Hi, thanks for spotting this, I'll try to get it to work with CUDA when i have time and will upload a working CUDA example shortly ( I dont have an NVIDIA GPU at the moment ) , however I just uploaded a Delphi GPU example YOLO_V7 based on DirectML re "git clone" the ripo, star the library if you find it useful it helps a lot .

Having a quick look at your code snippet you don't have to cast from ANSI to UTF8 (RowByteString) this can bring some unnecessary overhead and may corrupt the parameters, no need to clone "DefaultSessionOptions" try the following and see if it works, (test by keeping only "device_id" parameter first) :

var
  cpok,cpov : array of PORTChar;
  cpo : POrtCUDAProviderOptionsV2;
  // .. your other variables 
begin
 //.... your code
  setLength(cpok, 6);
  setLength(cpov, 6);

  cpok[0]:= 'device_id';
  cpok[1]:='gpu_mem_limit';
  cpok[2]:='arena_extend_strategy';
  cpok[3]:='cudnn_conv_algo_search';
  cpok[4]:='do_copy_in_default_stream';
  cpok[5]:='cudnn_conv_use_max_workspacecudnn_conv1d_pad_to_nc1d';

  cpov[0]:='0';
  cpov[1]:='2147483648';
  cpov[2]:='kSameAsRequested';
  cpov[3]:='DEFAULT';
  cpov[4]:='1';
  cpov[5]:='1';

  ThrowOnError(getapi().CreateCUDAProviderOptions(@cpo));
  ThrowOnError(getapi().UpdateCUDAProviderOptions(@cpo , @cpok[0]  ,@cpov[0] , length(cpok)));
  ThrowOnError(getapi().SessionOptionsAppendExecutionProvider_CUDA_V2(DefaultSessionOptions.p_ , @cpo));
// use simple inference form
  Session := TORTSession.create( modelPath );
// etc..

let me know how it works.

Cheers H

CrytoGen commented 1 year ago

Hi.

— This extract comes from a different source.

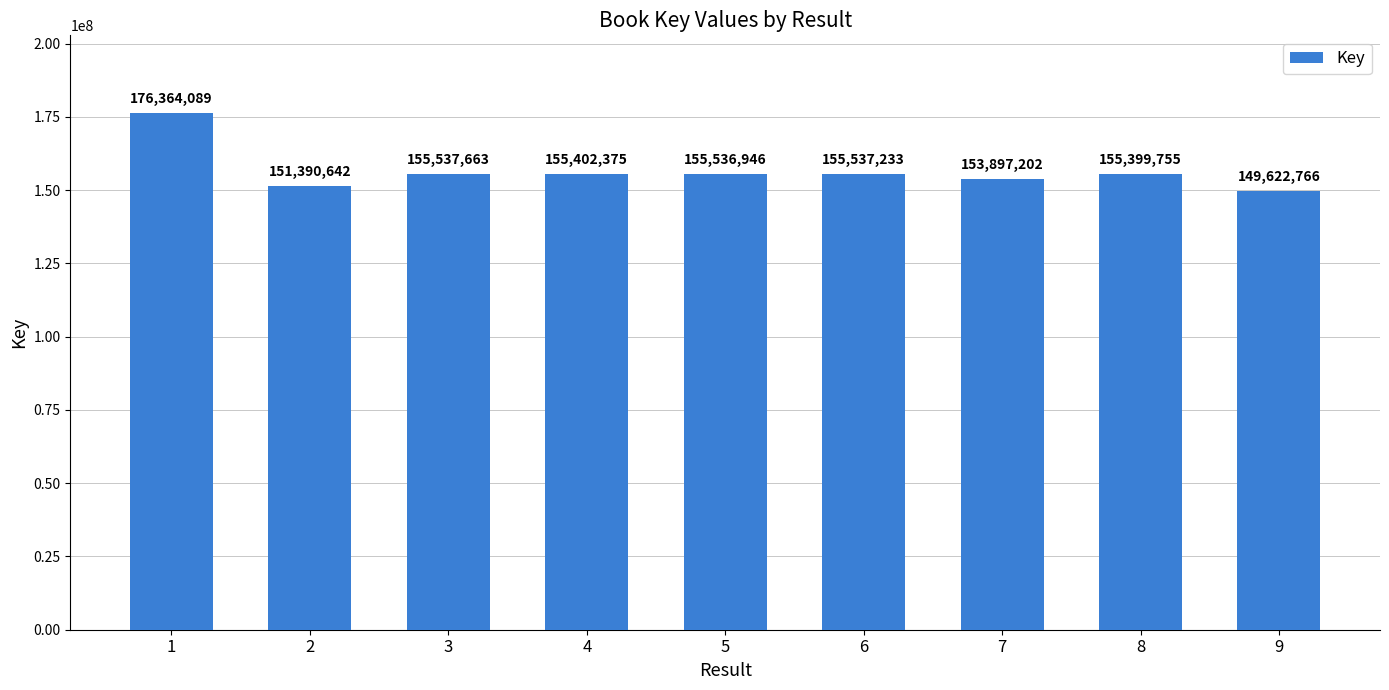

Rank the categories by value from highest to lowest.

1, 3, 6, 5, 4, 8, 7, 2, 9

Tried you variant with small corrections. cpok,cpot as array of PAnsiChar instead POrtChar (compiler don't allow to assign string constant to POrtChar). : procedure one; var cpok,cpov : array of PAnsiChar; cpo : POrtCUDAProviderOptionsV2; begin setLength(cpok, 1); setLength(cpov, 1);

cpok[0]:='device_id'; cpov[0]:='0';

WriteLn('1'); ThrowOnError(getapi().CreateCUDAProviderOptions(@cpo)); WriteLn('2'); ThrowOnError(getapi().UpdateCUDAProviderOptions(@cpo , @cpok[0] ,@cpov[0] , length(cpok))); WriteLn('3'); ThrowOnError(getapi().SessionOptionsAppendExecutionProvider_CUDAV2(DefaultSessionOptions.p , @cpo)); WriteLn('4'); // use simple inference form Session := TORTSession.create('best.onnx'); WriteLn('5'); end;

Next problem: image

I will try directml little bit later. Example source look like corrupted. Unit1.fmx present without Unit1.pas. I'm sorry. I don't use git and just download source. And don't know what is "star the library"...

CrytoGen commented 1 year ago

Sorry for splitting. I tried include DirectML from your example. And it works ) With DirectML: image On CPU: image Many thanks. For me it's enough. But if you want to try something with CUDA - i can keep this thread for dialogue.